London's Royal Park keepers were looking for a wildlife-friendly way of brightening up a park lakeside that would not impact on the water birds that graze, rest and nest beside the water. Her Majesty’s birthday celebrations made it all the more important that the park was as colourful as possible this summer.
As always in this day and age, the cost of installation and maintenance were of prime consideration. Even The Royal Parks are not immune from budget constraints.
Park Managers liked the idea of using perennial planting that needs minimal long-term maintenance. Using native plants to create habitat for a wild range of creatures was an attractive idea. As was the concept of speedy installation and establishment.
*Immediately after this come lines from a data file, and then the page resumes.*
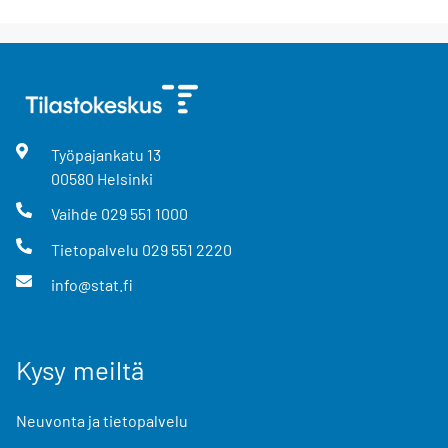
Työpajankatu
13
00580
Helsinki
Vaihde
029 551 1000
Tietopalvelu
029 551 2220
info@stat.fi
Kysy meiltä
Neuvonta ja tietopalvelu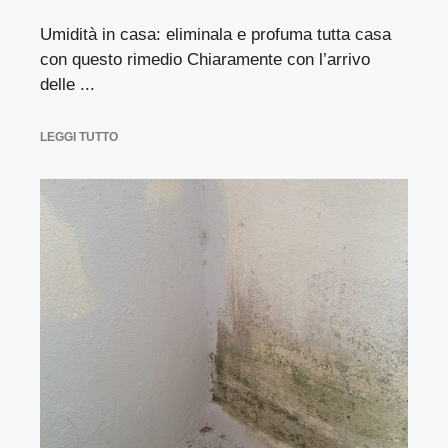
Umidità in casa: eliminala e profuma tutta casa
con questo rimedio Chiaramente con l’arrivo
delle ...
LEGGI TUTTO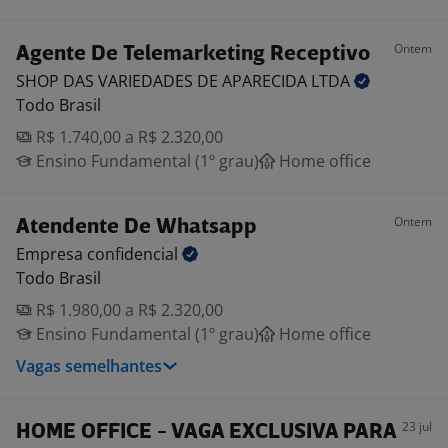
Ontem
Agente De Telemarketing Receptivo
SHOP DAS VARIEDADES DE APARECIDA
LTDA
Todo Brasil
R$ 1.740,00 a R$ 2.320,00
Ensino Fundamental (1º grau)
Home office
Ontem
Atendente De Whatsapp
Empresa
confidencial
Todo Brasil
R$ 1.980,00 a R$ 2.320,00
Ensino Fundamental (1º grau)
Home office
Vagas semelhantes
23 jul
HOME OFFICE - VAGA EXCLUSIVA PARA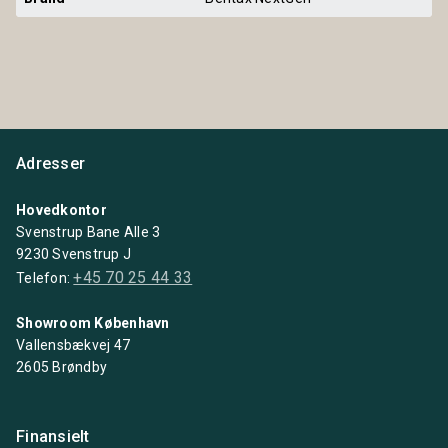
Adresser
Hovedkontor
Svenstrup Bane Alle 3
9230 Svenstrup J
+45 70 25 44 33
Telefon:
Showroom København
Vallensbækvej 47
2605 Brøndby
Finansielt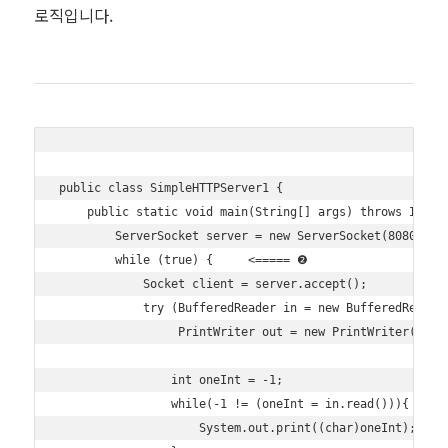
로직입니다.
public class SimpleHTTPServer1 {

    public static void main(String[] args) throws IOExce
        ServerSocket server = new ServerSocket(8080);  
        while (true) {     <===== ❷

            Socket client = server.accept();

            try (BufferedReader in = new BufferedReader(
                 PrintWriter out = new PrintWriter(clien
                int oneInt = -1;

                while(-1 != (oneInt = in.read())){

                    System.out.print((char)oneInt);    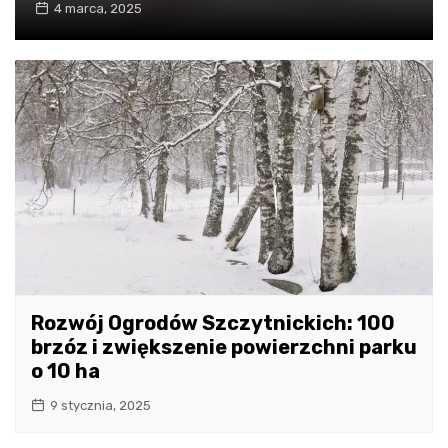
4 marca, 2025
Rozwój Ogrodów Szczytnickich: 100
brzóz i zwiększenie powierzchni parku
o 10 ha
9 stycznia, 2025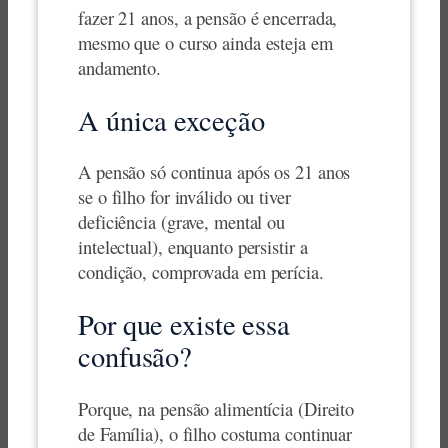
fazer 21 anos, a pensão é encerrada,
mesmo que o curso ainda esteja em
andamento.
A única exceção
A pensão só continua após os 21 anos
se o filho for inválido ou tiver
deficiência (grave, mental ou
intelectual), enquanto persistir a
condição, comprovada em perícia.
Por que existe essa
confusão?
Porque, na pensão alimentícia (Direito
de Família), o filho costuma continuar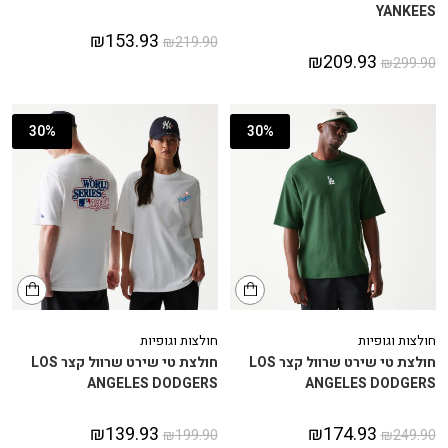
YANKEES
₪
153.93
₪
219.90
₪
209.93
₪
299.90
30%
30%
חולצות וגופיות
חולצות וגופיות
חולצת טי שירט שרוול קצר LOS
חולצת טי שירט שרוול קצר LOS
ANGELES DODGERS
ANGELES DODGERS
₪
139.93
₪
174.93
₪
199.90
₪
249.90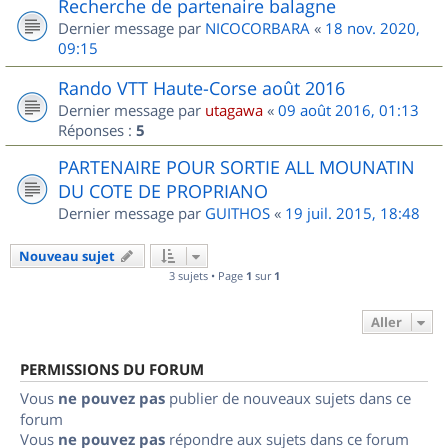
Recherche de partenaire balagne
Dernier message par
NICOCORBARA
«
18 nov. 2020,
09:15
Rando VTT Haute-Corse août 2016
Dernier message par
utagawa
«
09 août 2016, 01:13
Réponses :
5
PARTENAIRE POUR SORTIE ALL MOUNATIN
DU COTE DE PROPRIANO
Dernier message par
GUITHOS
«
19 juil. 2015, 18:48
Nouveau sujet
3 sujets • Page
1
sur
1
Aller
PERMISSIONS DU FORUM
Vous
ne pouvez pas
publier de nouveaux sujets dans ce
forum
Vous
ne pouvez pas
répondre aux sujets dans ce forum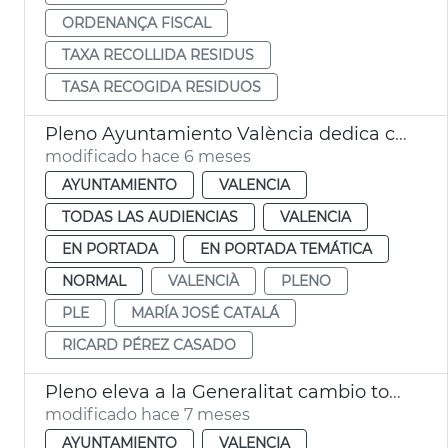
ORDENANÇA FISCAL
TAXA RECOLLIDA RESIDUS
TASA RECOGIDA RESIDUOS
Pleno Ayuntamiento València dedica calle Pérez Casado
modificado hace 6 meses
AYUNTAMIENTO
VALENCIA
TODAS LAS AUDIENCIAS
VALENCIA
EN PORTADA
EN PORTADA TEMÁTICA
NORMAL
VALENCIÀ
PLENO
PLE
MARÍA JOSÉ CATALÁ
RICARD PÉREZ CASADO
Pleno eleva a la Generalitat cambio topónimo València
modificado hace 7 meses
AYUNTAMIENTO
VALENCIA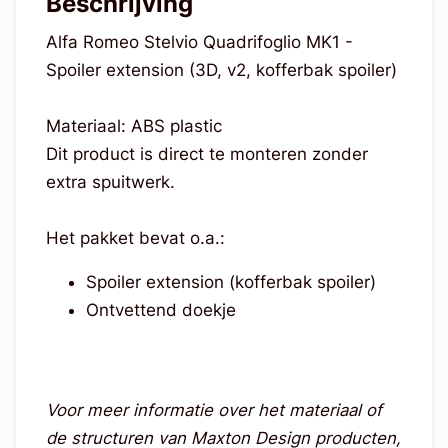
Beschrijving
Alfa Romeo Stelvio Quadrifoglio MK1 -
Spoiler extension (3D, v2, kofferbak spoiler)
Materiaal: ABS plastic
Dit product is direct te monteren zonder
extra spuitwerk.
Het pakket bevat o.a.:
Spoiler extension (kofferbak spoiler)
Ontvettend doekje
Voor meer informatie over het materiaal of
de structuren van Maxton Design producten,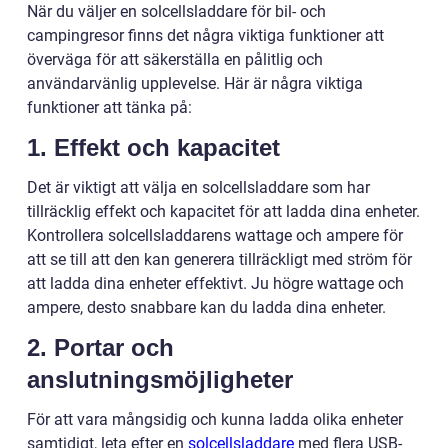
När du väljer en solcellsladdare för bil- och
campingresor finns det några viktiga funktioner att
överväga för att säkerställa en pålitlig och
användarvänlig upplevelse. Här är några viktiga
funktioner att tänka på:
1. Effekt och kapacitet
Det är viktigt att välja en solcellsladdare som har
tillräcklig effekt och kapacitet för att ladda dina enheter.
Kontrollera solcellsladdarens wattage och ampere för
att se till att den kan generera tillräckligt med ström för
att ladda dina enheter effektivt. Ju högre wattage och
ampere, desto snabbare kan du ladda dina enheter.
2. Portar och
anslutningsmöjligheter
För att vara mångsidig och kunna ladda olika enheter
samtidigt, leta efter en
solcellsladdare
med flera USB-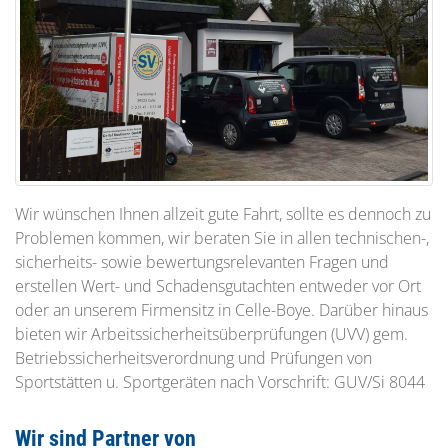
Wir wünschen Ihnen allzeit gute Fahrt, sollte es dennoch zu
Problemen kommen, wir beraten Sie in allen technischen-,
sicherheits- sowie bewertungsrelevanten Fragen und
erstellen Wert- und Schadensgutachten entweder vor Ort
oder an unserem Firmensitz in Celle-Boye. Darüber hinaus
bieten wir Arbeitssicherheitsüberprüfungen (UVV) gem.
Betriebssicherheitsverordnung und Prüfungen von
Sportstätten u. Sportgeräten nach Vorschrift: GUV/Si 8044
Wir sind Partner von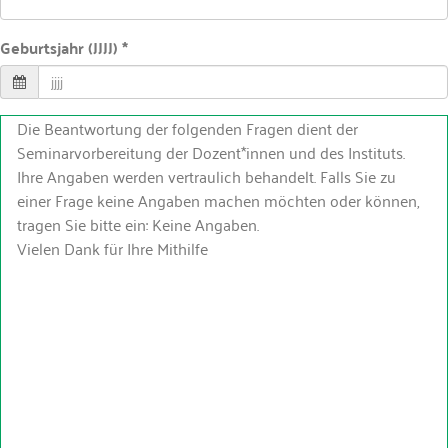
Geburtsjahr (JJJJ) *
Die Beantwortung der folgenden Fragen dient der
Seminarvorbereitung der Dozent*innen und des Instituts.
Ihre Angaben werden vertraulich behandelt. Falls Sie zu
einer Frage keine Angaben machen möchten oder können,
tragen Sie bitte ein: Keine Angaben.
Vielen Dank für Ihre Mithilfe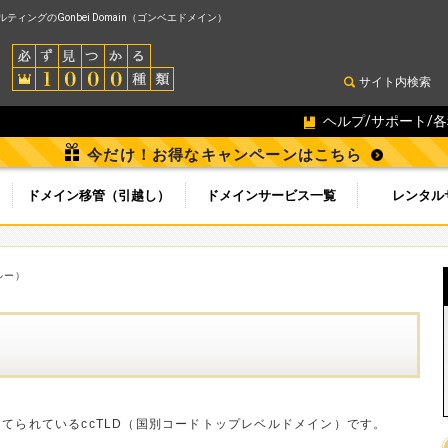
ィングのGonbei Domain（ゴンベエドメイン）
サイト内検索
ヘルプ/サポート/
今だけ！お得なキャンペーンはこちら
ドメイン移管（引越し）
ドメインサービス一覧
レンタル
ルー）
当てられているccTLD（国別コードトップレベルドメイン）です。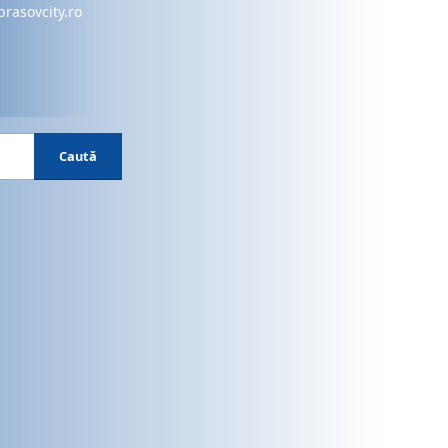
brasovcity.ro
Caută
A carpet of plants unrolled onto the ground is less labour intensive than hand planting individual plants and more likely to withstand the attention of curious ducks, geese and swans.
Meadowmat Wild Flower Mat was spotted at Battersea’s Landscape Show in 2015 and seemed to fit the bill perfectly – the only point of concern was whether it would be damaged by waterfowl trampling it – or over-grazing it before it became properly established.
A small trial plot was established to see how the product coped in this challenging situation. When that worked OK, a further 800 square metres of Meadowmat was installed.
The wildflowers were established and blooming beautifully in time for Her Majesty's Birthday Celebrations and provided a colourful backdrop for BBC coverage of the event.
Mike Turner, Assistant Park Manager is delighted with the results. “The public are enjoying this show of wildflowers just as much as the wildlife” he said “and the beauty of it is that using native species is helping to restore the balance of nature in the very heart of London.”
One huge advantage of using wildflowers so close to a water course is that their very nature excludes any use of artificial fertilisers. That means that there is no danger of excess nitrogen leaching into the lake and upsetting the balance of nutrients in the water.
“If the lake were to become too rich in certain nutrients we’d see an overgrowth of algae and weed which has a detrimental effect on the whole natural ecosystem, something we desperately want to avoid” added Mike.
“It’s a joy and a privilege to have been involved in this project” says Kevin Harden from Harrowden Turf. “I’m a great fan of urban green spaces and it’s great to see more wildflowers being used in towns and cities.”